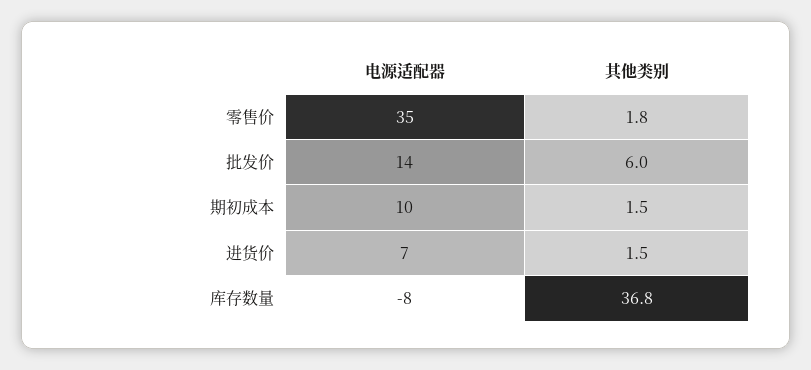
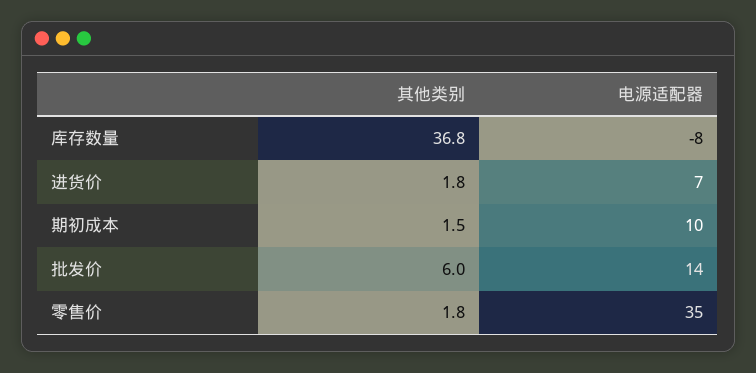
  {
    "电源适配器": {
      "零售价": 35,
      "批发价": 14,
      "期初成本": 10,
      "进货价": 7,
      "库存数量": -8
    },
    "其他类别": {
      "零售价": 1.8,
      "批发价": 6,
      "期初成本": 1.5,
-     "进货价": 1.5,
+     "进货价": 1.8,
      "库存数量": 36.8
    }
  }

----

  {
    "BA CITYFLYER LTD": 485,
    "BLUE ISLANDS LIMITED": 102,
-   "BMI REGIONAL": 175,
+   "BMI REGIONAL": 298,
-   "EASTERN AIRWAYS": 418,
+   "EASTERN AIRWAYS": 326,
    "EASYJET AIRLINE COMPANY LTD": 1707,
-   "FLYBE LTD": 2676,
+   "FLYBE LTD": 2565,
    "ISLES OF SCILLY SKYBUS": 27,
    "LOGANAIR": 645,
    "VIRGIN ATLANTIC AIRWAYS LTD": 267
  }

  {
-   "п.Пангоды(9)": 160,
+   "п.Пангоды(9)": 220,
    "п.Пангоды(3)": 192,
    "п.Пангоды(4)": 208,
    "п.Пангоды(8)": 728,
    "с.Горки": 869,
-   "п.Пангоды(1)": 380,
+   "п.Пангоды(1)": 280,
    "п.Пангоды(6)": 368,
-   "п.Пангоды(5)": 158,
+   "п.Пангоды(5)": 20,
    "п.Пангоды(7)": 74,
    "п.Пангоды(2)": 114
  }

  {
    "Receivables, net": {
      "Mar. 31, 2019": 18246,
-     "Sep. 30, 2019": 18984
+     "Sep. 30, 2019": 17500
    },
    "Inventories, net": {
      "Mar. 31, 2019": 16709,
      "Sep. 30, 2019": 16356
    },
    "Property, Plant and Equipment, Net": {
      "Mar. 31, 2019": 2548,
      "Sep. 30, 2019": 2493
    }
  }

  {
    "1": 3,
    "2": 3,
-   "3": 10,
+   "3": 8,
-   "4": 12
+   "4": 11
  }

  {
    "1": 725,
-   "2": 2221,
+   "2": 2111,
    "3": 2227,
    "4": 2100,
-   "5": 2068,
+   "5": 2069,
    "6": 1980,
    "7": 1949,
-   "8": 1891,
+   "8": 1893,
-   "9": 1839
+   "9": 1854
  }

----

Exactly how many lines in the listing above hold the string "Пангоды"? State the number by itself.

OUTPUT OF THE TASK — 12